Large language models now solve many benchmark math problems at near-expert levels, yet this progress has not fully translated into reliable performance in real-world applications. We study this gap through contextual mathematical reasoning, where the mathematical core must be formulated from descriptive scenarios. We introduce ContextMATH, a benchmark that repurposes AIME and MATH-500 problems into two contextual settings: Scenario Grounding (SG), which embeds abstract problems into realistic narratives without increasing reasoning complexity, and Complexity Scaling (CS), which transforms explicit conditions into sub-problems to capture how constraints often appear in practice. Evaluating 61 proprietary and open-source models, we observe sharp drops: on average, open-source models decline by 13 and 34 points on SG and CS, while proprietary models drop by 13 and 20. Error analysis shows that errors are dominated by incorrect problem formulation, with formulation accuracy declining as original problem difficulty increases. Correct formulation emerges as a prerequisite for success, and its sufficiency improves with model scale, indicating that larger models advance in both understanding and reasoning. Nevertheless, formulation and reasoning remain two complementary bottlenecks that limit contextual mathematical problem solving. Finally, we find that fine-tuning with scenario data improves performance, whereas formulation-only training is ineffective. However, performance gaps are only partially alleviated, highlighting contextual mathematical reasoning as a central unsolved challenge for LLMs.

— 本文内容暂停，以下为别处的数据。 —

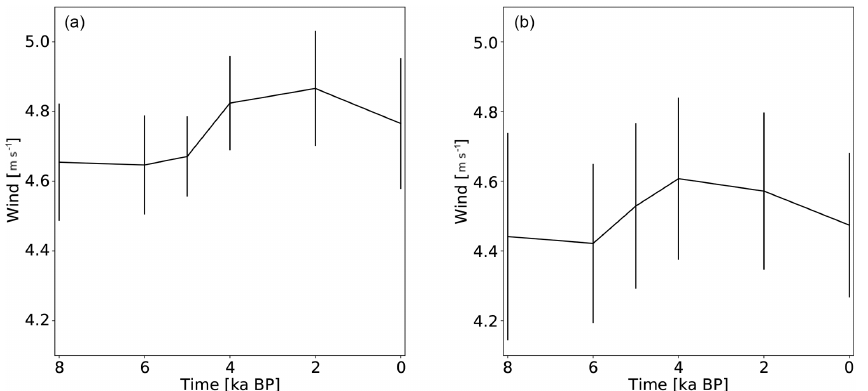
Figure 12. Simulated 10m wind strength averaged over the western Sahara (15 ◦ W–2 ◦ E, 18–29 ◦ N) for early spring (FMA, a ) and summer (JAS, b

翻译：大型语言模型如今已在许多基准数学问题上达到接近专家的解决水平，然而这一进展尚未完全转化为现实应用中的可靠性能。我们通过情境化数学推理来研究这一差距，即数学核心必须从描述性场景中构建。我们提出了ContextMATH基准，该基准将AIME和MATH-500问题重新构建为两种情境化设置：场景嵌入（SG），将抽象问题嵌入现实叙事而不增加推理复杂度；以及复杂度扩展（CS），将显式条件转化为子问题以捕捉实践中约束条件的常见呈现方式。通过对61个专有和开源模型的评估，我们观察到性能的急剧下降：平均而言，开源模型在SG和CS上分别下降13分和34分，而专有模型分别下降13分和20分。错误分析表明，错误主要源于问题构建错误，且构建准确率随原始问题难度增加而下降。正确的问题构建成为成功的先决条件，其充分性随模型规模提升而改善，表明更大规模的模型在理解和推理方面均有进步。尽管如此，问题构建与推理仍是两个相互制约的瓶颈，限制了情境化数学问题的解决。最后，我们发现使用场景数据进行微调可提升性能，而仅针对问题构建的训练则效果不佳。然而，性能差距仅得到部分缓解，这突显情境化数学推理仍是LLMs面临的核心未解难题。